> **STATED GOAL**:
Show each line of the material below that contains the word "watch", copying every such line in full.

***** STORED RECORDS

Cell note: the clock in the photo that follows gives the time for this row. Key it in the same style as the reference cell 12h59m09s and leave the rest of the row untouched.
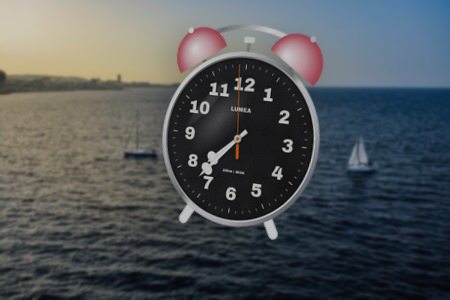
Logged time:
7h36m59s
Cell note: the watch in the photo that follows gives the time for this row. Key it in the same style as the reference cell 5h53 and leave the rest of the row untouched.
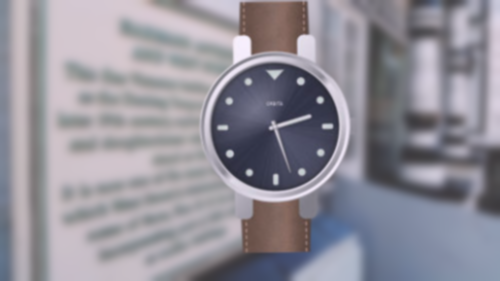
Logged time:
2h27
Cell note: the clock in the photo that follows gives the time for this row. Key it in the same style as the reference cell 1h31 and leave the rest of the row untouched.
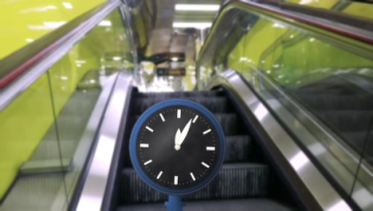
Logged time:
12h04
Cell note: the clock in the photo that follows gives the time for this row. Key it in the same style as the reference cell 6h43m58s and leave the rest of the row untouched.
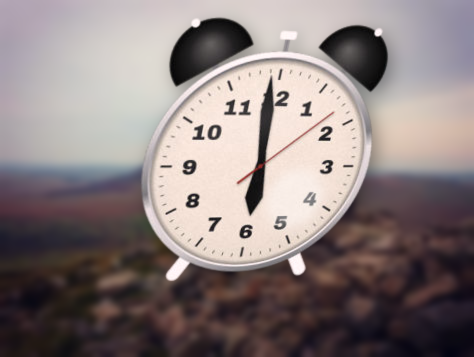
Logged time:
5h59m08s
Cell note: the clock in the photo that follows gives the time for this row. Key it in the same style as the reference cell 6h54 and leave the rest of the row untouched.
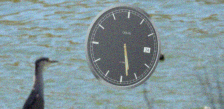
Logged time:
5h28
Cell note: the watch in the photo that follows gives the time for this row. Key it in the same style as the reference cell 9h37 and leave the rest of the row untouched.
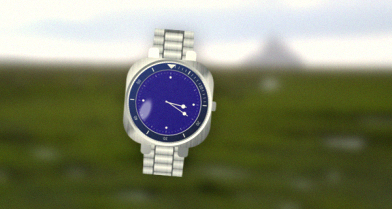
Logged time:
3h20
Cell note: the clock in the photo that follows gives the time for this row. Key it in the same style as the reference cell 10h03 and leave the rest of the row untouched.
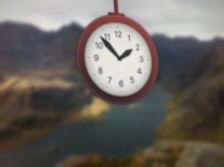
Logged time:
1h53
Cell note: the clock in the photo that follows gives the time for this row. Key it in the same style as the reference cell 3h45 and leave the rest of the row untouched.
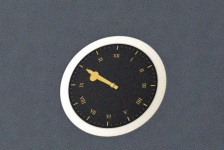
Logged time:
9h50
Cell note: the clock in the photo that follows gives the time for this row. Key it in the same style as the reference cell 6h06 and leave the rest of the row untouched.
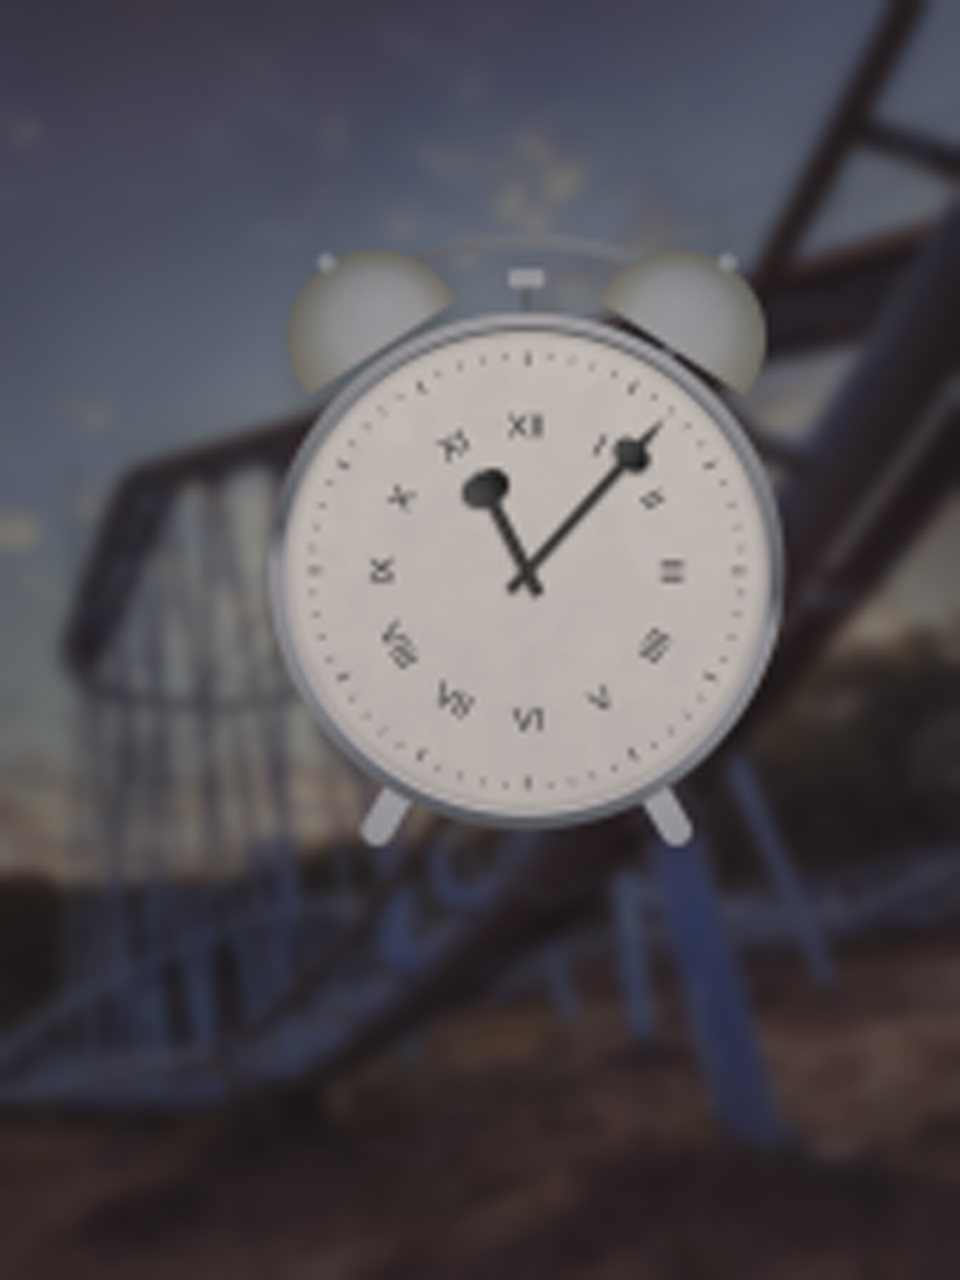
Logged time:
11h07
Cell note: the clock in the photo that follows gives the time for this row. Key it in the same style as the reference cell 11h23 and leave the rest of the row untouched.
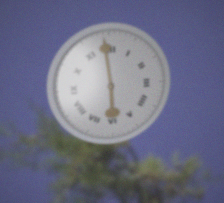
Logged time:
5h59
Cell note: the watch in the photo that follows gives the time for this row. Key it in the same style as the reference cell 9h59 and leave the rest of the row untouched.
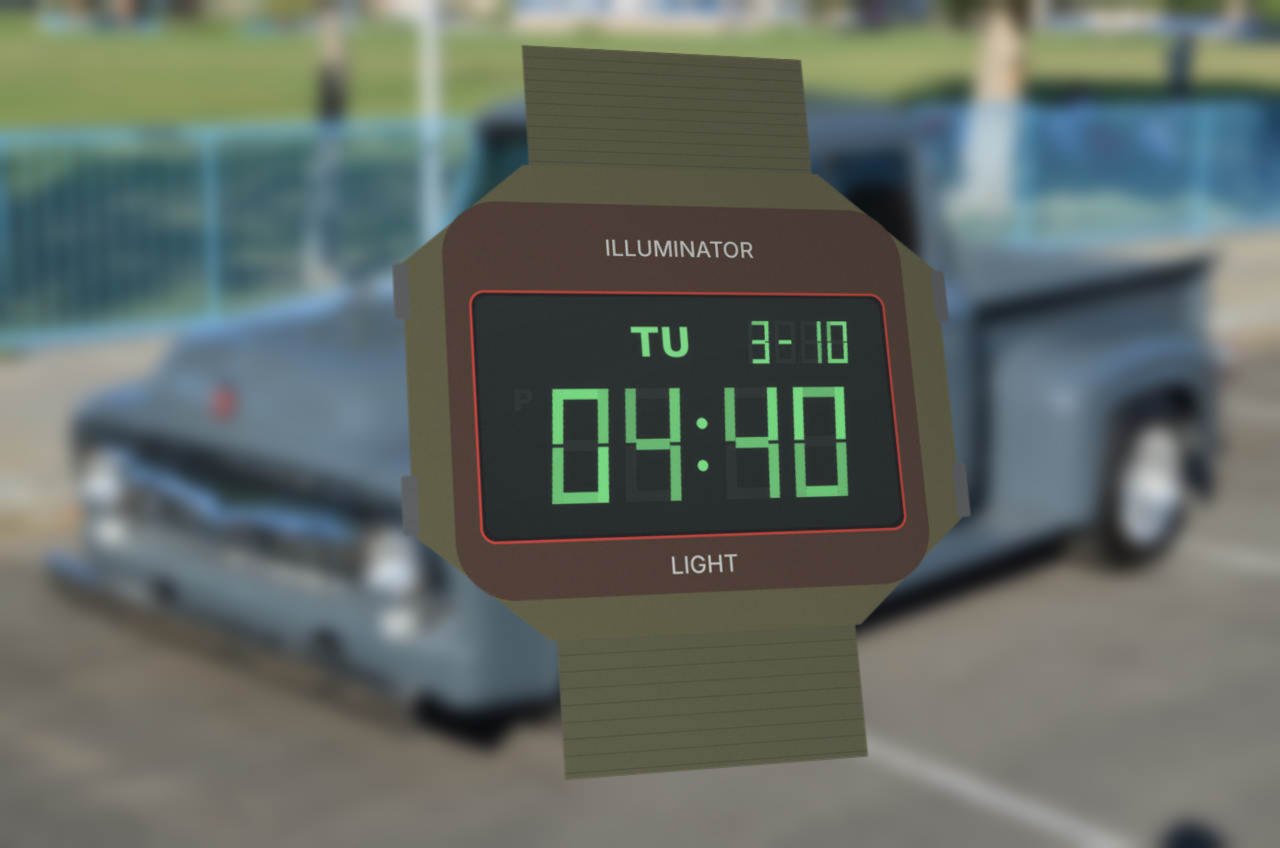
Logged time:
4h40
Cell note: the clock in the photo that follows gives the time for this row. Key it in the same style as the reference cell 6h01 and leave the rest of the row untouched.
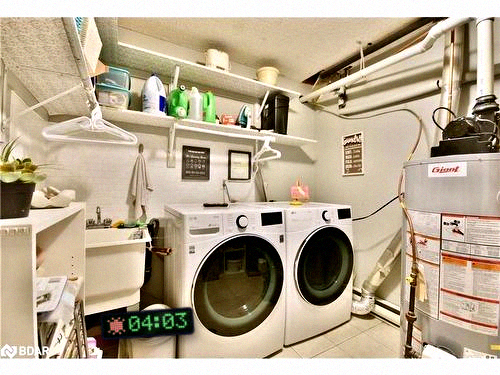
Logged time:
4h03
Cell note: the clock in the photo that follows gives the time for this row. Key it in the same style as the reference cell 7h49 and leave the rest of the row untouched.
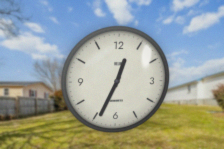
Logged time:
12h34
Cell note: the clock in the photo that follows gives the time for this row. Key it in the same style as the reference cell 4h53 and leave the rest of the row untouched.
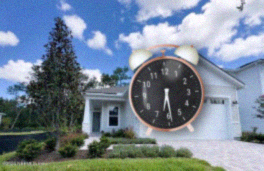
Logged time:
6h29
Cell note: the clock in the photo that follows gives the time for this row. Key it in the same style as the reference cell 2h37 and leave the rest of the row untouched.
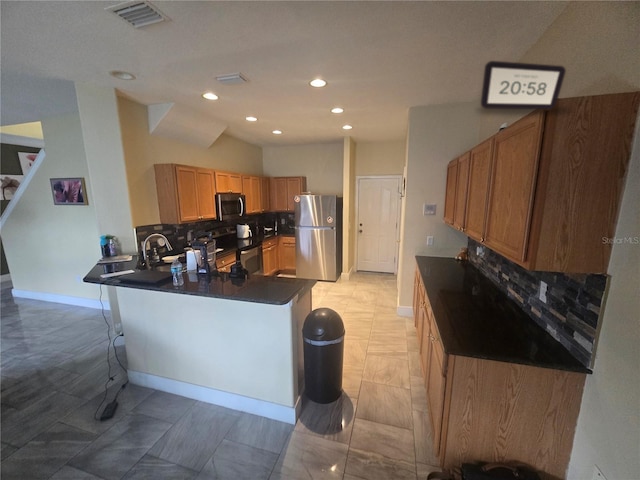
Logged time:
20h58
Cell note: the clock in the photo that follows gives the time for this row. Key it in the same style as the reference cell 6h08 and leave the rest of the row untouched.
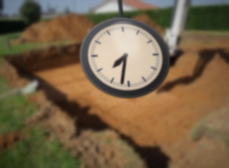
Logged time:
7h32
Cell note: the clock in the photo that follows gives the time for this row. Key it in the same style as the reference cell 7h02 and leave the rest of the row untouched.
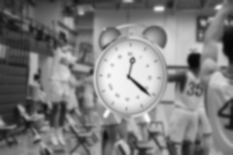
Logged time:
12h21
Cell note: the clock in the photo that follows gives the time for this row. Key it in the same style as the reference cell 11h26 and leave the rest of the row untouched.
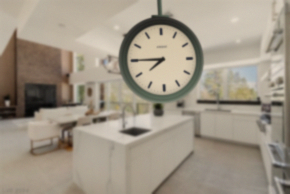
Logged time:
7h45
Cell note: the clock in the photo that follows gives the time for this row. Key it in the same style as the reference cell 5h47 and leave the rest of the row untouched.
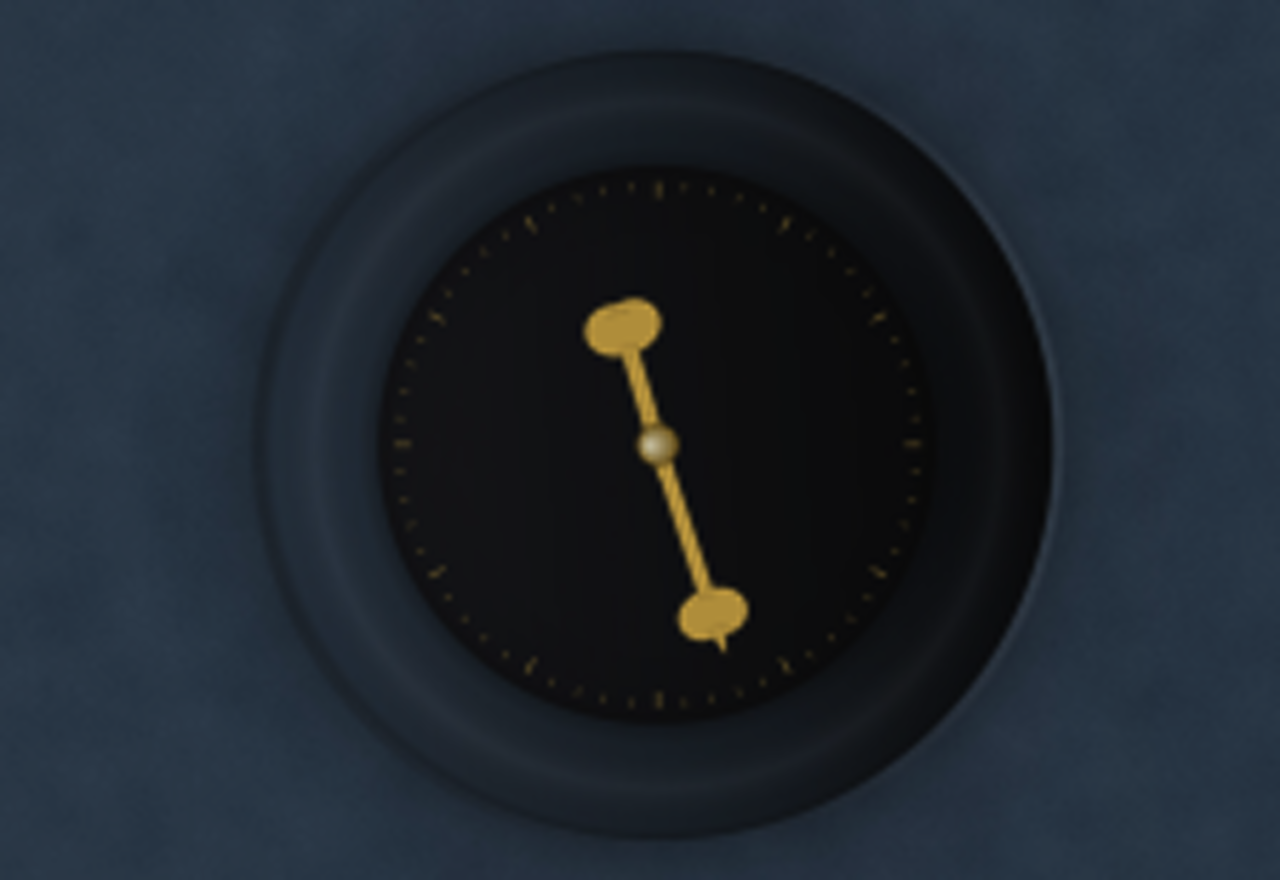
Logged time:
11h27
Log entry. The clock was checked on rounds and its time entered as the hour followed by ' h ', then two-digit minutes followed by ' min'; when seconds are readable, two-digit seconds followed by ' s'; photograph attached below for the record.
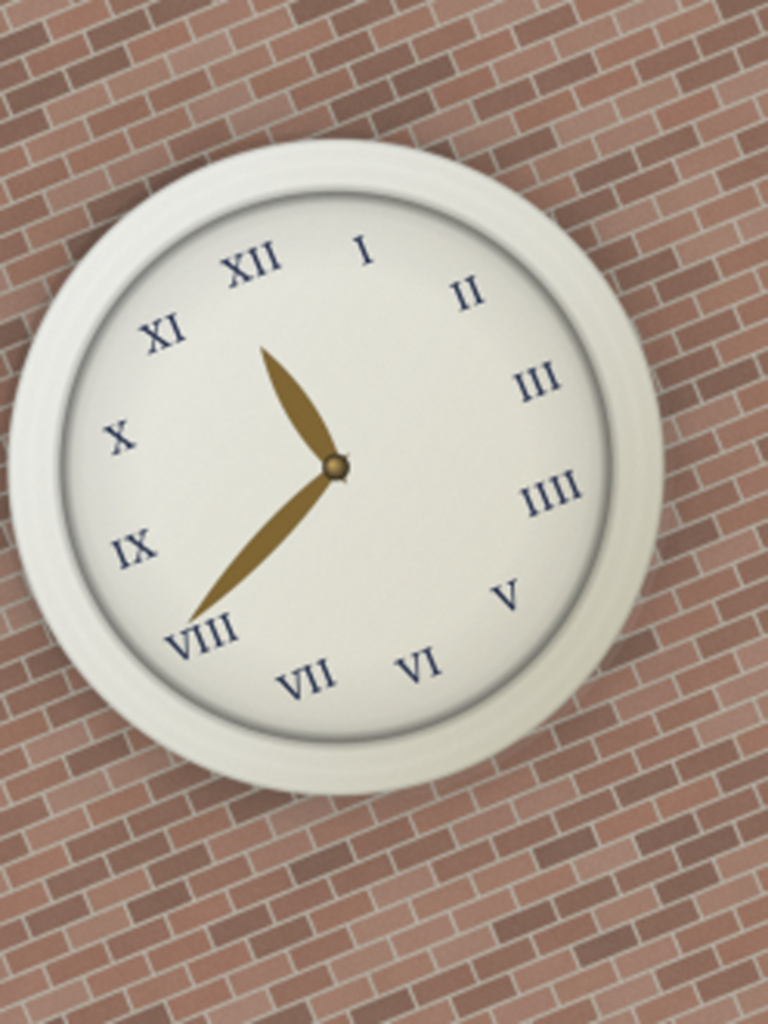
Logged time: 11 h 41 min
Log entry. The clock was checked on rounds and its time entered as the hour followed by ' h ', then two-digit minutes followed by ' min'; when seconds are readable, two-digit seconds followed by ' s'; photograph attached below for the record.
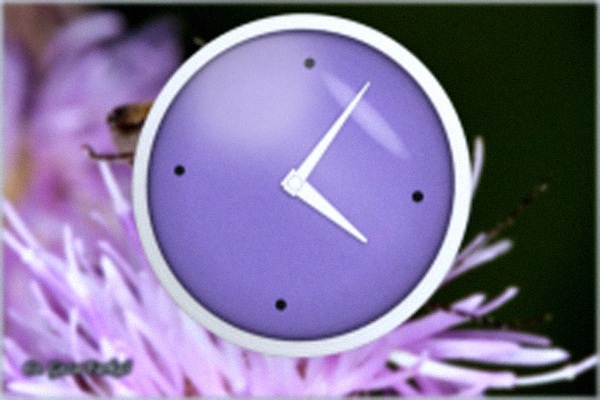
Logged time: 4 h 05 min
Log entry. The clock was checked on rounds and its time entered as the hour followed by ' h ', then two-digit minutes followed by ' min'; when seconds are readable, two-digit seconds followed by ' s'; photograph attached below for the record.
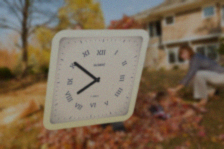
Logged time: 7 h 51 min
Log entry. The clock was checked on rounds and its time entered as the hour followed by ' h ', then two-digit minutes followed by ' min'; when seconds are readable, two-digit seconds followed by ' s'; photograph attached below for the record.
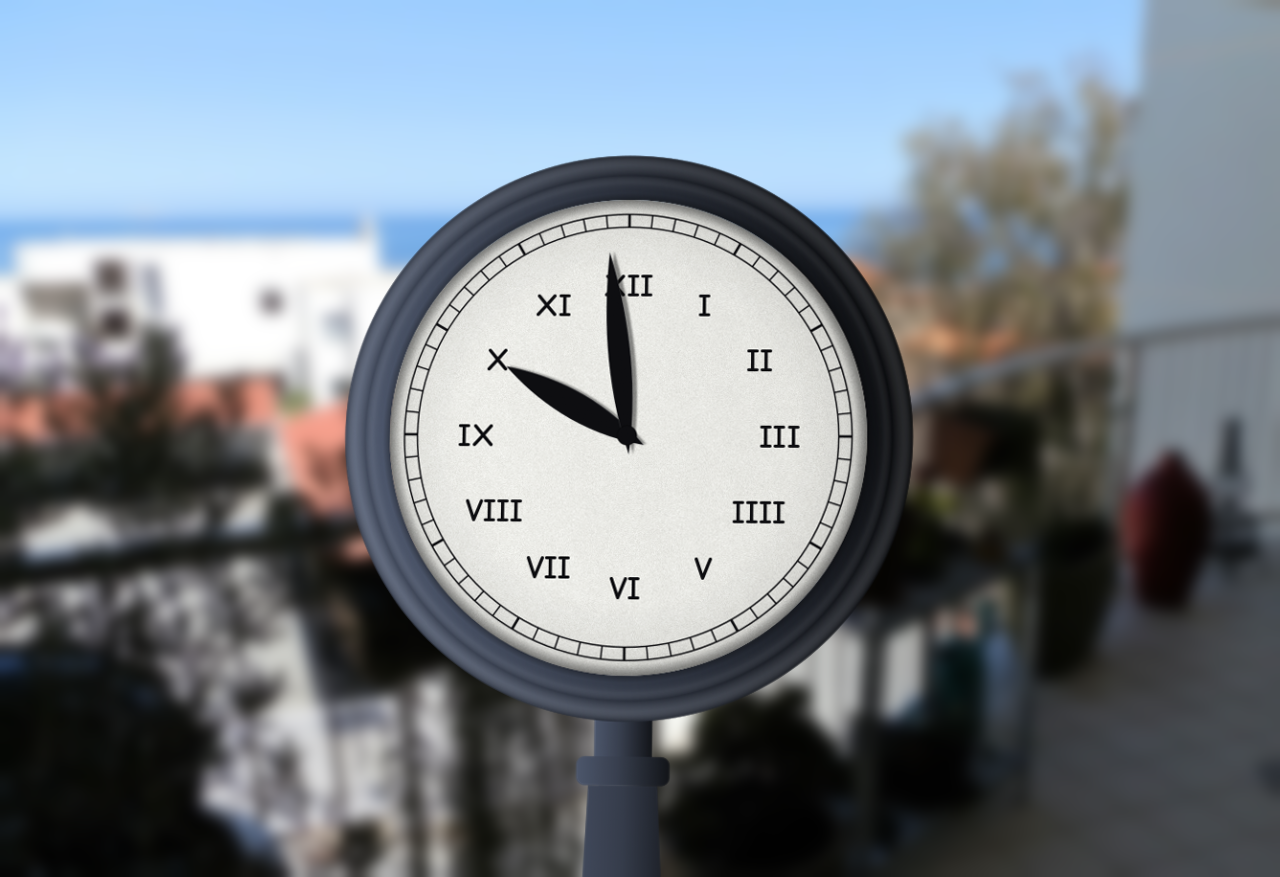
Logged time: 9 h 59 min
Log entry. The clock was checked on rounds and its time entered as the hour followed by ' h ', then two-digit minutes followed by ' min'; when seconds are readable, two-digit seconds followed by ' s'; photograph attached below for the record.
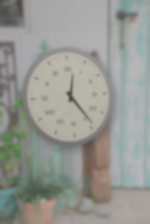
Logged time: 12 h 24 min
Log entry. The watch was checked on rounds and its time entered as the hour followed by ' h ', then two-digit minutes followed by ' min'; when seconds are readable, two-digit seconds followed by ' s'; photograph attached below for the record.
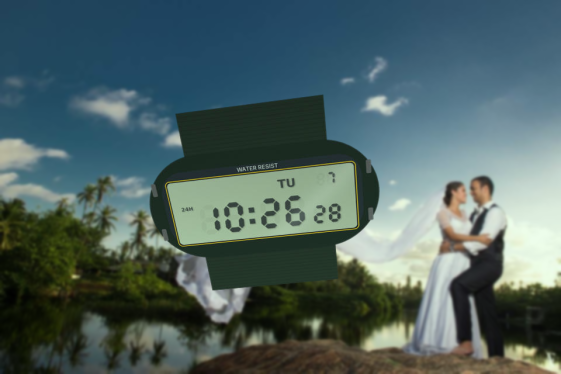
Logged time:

**********

> **WORKED ANSWER**:
Cell note: the watch in the photo that follows gives the time for this row. Key it in the same style as the reference cell 5h53 and leave the rest of the row untouched.
Cell note: the watch in the photo that follows gives the time for this row. Key it in the same style as the reference cell 9h37 and leave the rest of the row untouched.
Cell note: the watch in the photo that follows gives the time for this row. Key it in the same style as the reference cell 9h59 and leave the rest of the row untouched.
Log entry. The watch was checked on rounds and its time entered as the hour followed by ' h ', then two-digit minutes followed by ' min'; when seconds are readable, two-digit seconds followed by ' s'; photograph attached below for the record.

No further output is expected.